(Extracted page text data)
·····

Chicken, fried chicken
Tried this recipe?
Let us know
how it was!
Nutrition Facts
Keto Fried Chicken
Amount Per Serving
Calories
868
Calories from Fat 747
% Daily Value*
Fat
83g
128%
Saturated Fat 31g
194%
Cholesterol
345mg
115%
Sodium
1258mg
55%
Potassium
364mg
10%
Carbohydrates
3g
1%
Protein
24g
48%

·····

* _Your task_
This exercise calls for every record above to be written out again exactly.

* _Written solution_
Chicken, fried chicken
Tried this recipe?
Let us know
how it was!
Nutrition Facts
Keto Fried Chicken
Amount Per Serving
Calories
868
Calories from Fat 747
% Daily Value*
Fat
83g
128%
Saturated Fat 31g
194%
Cholesterol
345mg
115%
Sodium
1258mg
55%
Potassium
364mg
10%
Carbohydrates
3g
1%
Protein
24g
48%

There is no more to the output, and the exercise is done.